You might use net sales figures to determine revenue, especially if you’re a retail business, as net sales accounts for discounts, deductions and refunds. Note that net sales is not the same as net profit/net income. Net sales is simply revenue minus returns, allowances and discounts.

What is net profit?

While gross profit subtracts cost of goods sold, net profit – or net income – includes all of the costs and expenses incurred by a company, subtracted from revenue. The term bottom line typically refers to net income, as it appears at the bottom of an income statement.

Net income subtracts a number of expenses from revenue, typically including operating expenses, loan and debt interest, overheads and administrative expenses, income taxes, and depreciation. Other income sources, like short-term investments, would also be included. Proceeds made from the sale of assets are deemed income too.

You might, for example, pay for an attorney, pay rent for office and factory space, and pay interest on borrowed finance. These are all fixed, recurring costs that are independent of production; you’ll still pay these costs whether you manufacture 50 products in a year or 500. This is unlike the cost of goods sold, which is directly dependent on production and sales.
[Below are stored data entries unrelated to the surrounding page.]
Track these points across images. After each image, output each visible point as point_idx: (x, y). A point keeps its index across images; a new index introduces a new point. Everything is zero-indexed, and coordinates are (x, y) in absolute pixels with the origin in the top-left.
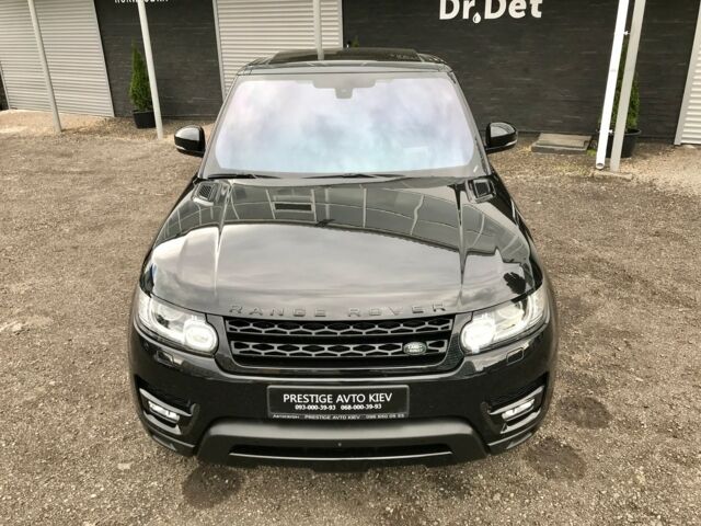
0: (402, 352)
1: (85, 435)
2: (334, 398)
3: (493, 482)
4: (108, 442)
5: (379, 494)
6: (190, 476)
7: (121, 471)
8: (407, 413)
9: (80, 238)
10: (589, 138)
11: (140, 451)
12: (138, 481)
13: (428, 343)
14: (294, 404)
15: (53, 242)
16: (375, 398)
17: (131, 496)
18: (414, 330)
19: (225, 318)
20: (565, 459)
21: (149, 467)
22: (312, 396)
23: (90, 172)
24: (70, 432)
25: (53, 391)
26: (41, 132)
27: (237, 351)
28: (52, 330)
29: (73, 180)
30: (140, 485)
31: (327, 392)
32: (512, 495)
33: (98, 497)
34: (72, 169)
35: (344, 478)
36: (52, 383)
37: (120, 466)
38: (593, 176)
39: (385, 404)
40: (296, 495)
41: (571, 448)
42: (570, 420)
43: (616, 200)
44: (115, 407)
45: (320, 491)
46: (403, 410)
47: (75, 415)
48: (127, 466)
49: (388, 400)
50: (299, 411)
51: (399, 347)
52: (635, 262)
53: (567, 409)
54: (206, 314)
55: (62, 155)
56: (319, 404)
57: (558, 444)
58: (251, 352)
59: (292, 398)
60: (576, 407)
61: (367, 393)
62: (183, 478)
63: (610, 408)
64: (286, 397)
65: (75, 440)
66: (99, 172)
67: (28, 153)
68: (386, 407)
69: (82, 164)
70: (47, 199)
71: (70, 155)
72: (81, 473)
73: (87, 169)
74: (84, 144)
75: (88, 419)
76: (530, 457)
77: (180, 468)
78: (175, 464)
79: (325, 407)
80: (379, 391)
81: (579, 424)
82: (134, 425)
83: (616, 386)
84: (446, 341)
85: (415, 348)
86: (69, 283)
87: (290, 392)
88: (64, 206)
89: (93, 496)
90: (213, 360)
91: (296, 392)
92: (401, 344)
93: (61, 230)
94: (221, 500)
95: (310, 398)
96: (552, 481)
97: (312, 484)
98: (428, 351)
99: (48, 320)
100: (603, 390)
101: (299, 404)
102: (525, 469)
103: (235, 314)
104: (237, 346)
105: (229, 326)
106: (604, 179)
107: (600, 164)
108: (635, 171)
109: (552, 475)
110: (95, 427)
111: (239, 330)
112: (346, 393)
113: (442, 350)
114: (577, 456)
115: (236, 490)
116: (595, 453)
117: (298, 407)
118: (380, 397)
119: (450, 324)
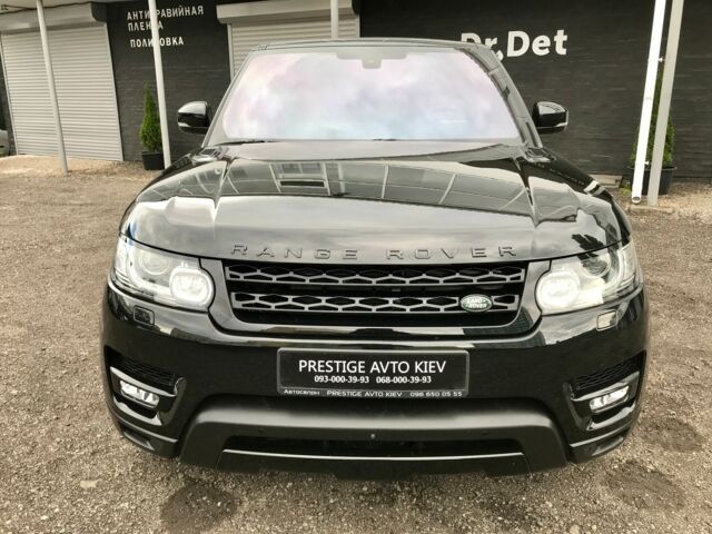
0: (459, 308)
1: (44, 447)
2: (368, 367)
3: (565, 511)
4: (72, 456)
5: (417, 523)
6: (172, 498)
7: (83, 490)
8: (466, 389)
9: (71, 258)
10: (620, 177)
11: (111, 467)
12: (105, 502)
13: (493, 298)
14: (313, 374)
15: (42, 260)
16: (422, 367)
17: (92, 518)
18: (475, 280)
19: (226, 262)
20: (657, 487)
21: (120, 486)
22: (338, 362)
23: (91, 204)
24: (27, 444)
25: (14, 400)
26: (45, 173)
27: (238, 305)
28: (25, 340)
29: (73, 210)
30: (106, 507)
31: (357, 357)
32: (594, 527)
33: (51, 519)
34: (72, 202)
35: (371, 503)
36: (14, 392)
37: (83, 484)
38: (629, 210)
39: (436, 376)
40: (309, 522)
41: (661, 474)
42: (653, 443)
43: (658, 231)
44: (87, 418)
45: (340, 517)
46: (461, 386)
47: (36, 426)
48: (92, 484)
49: (441, 371)
50: (320, 385)
51: (454, 301)
52: (694, 286)
53: (646, 430)
54: (200, 257)
55: (65, 191)
56: (347, 375)
57: (645, 469)
58: (257, 305)
59: (311, 365)
60: (657, 428)
61: (412, 359)
62: (163, 498)
63: (700, 430)
64: (302, 364)
65: (31, 453)
66: (101, 205)
67: (30, 188)
68: (438, 381)
69: (84, 197)
70: (42, 225)
71: (73, 191)
72: (33, 491)
73: (89, 202)
74: (89, 182)
75: (51, 431)
76: (611, 482)
77: (160, 488)
78: (154, 482)
79: (355, 379)
80: (429, 357)
81: (666, 446)
82: (108, 438)
83: (702, 407)
84: (517, 297)
85: (474, 302)
86: (52, 297)
88: (59, 231)
89: (45, 518)
90: (206, 316)
91: (316, 357)
92: (457, 299)
93: (52, 250)
94: (210, 526)
95: (334, 365)
96: (643, 511)
97: (329, 509)
98: (494, 307)
99: (22, 330)
100: (687, 410)
101: (319, 374)
102: (606, 497)
103: (238, 256)
104: (239, 298)
105: (228, 272)
106: (642, 213)
107: (636, 198)
108: (676, 205)
109: (643, 504)
110: (58, 440)
111: (242, 277)
112: (384, 359)
113: (511, 307)
114: (670, 483)
115: (230, 515)
116: (692, 480)
117: (318, 379)
118: (430, 366)
119: (522, 274)
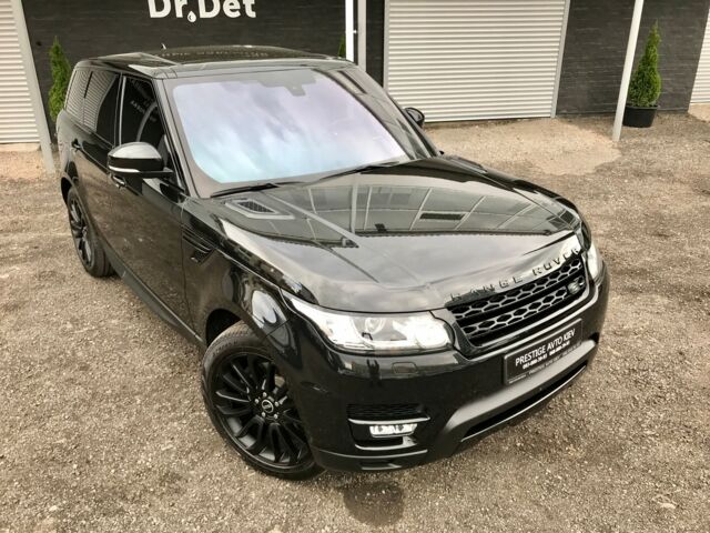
87: (519, 355)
Net profit subtracts all costs and expenses, and adds all income.

How to calculate net profit

Put simply, the net profit formula is as follows:

Net Profit = Total Revenue - Total Expenses

You’ll have already determined gross profit before calculating net profit. You can break the formula down in further detail as follows:

Net Profit = Gross Profit - Operating Expenses – Additional Expenses – Taxes – Debt Interest + Additional Income

Net profit margin represents the percentage of each dollar earned that ends up as profit at the end of a financial period.

Gross profit vs. net profit

While gross profit is used to examine a business’s ability to earn a profit against its production and labour costs, net profit can provide better insight towards the company’s structure and operations – because gross profit factors in direct costs only while net profit factors in all costs, and all income.

In calculating gross profit, you may identify a weakness in your production process or sales strategy. You may find that you’re spending too much on production without getting much in return, and need to re-strategise your operations to boost your gross profit margin.

Net profit paints a more accurate picture of how a company is performing financially, accounting for fixed costs and extra income that wouldn’t be applied to calculate gross profit. Net profit can help you identify fixed costs that are negatively impacting your bottom line.

Even if gross profit is favourable, other areas of the business may be mismanaged – like debt or loan management – and this is why net profit is an important figure to assess the overall management of a business.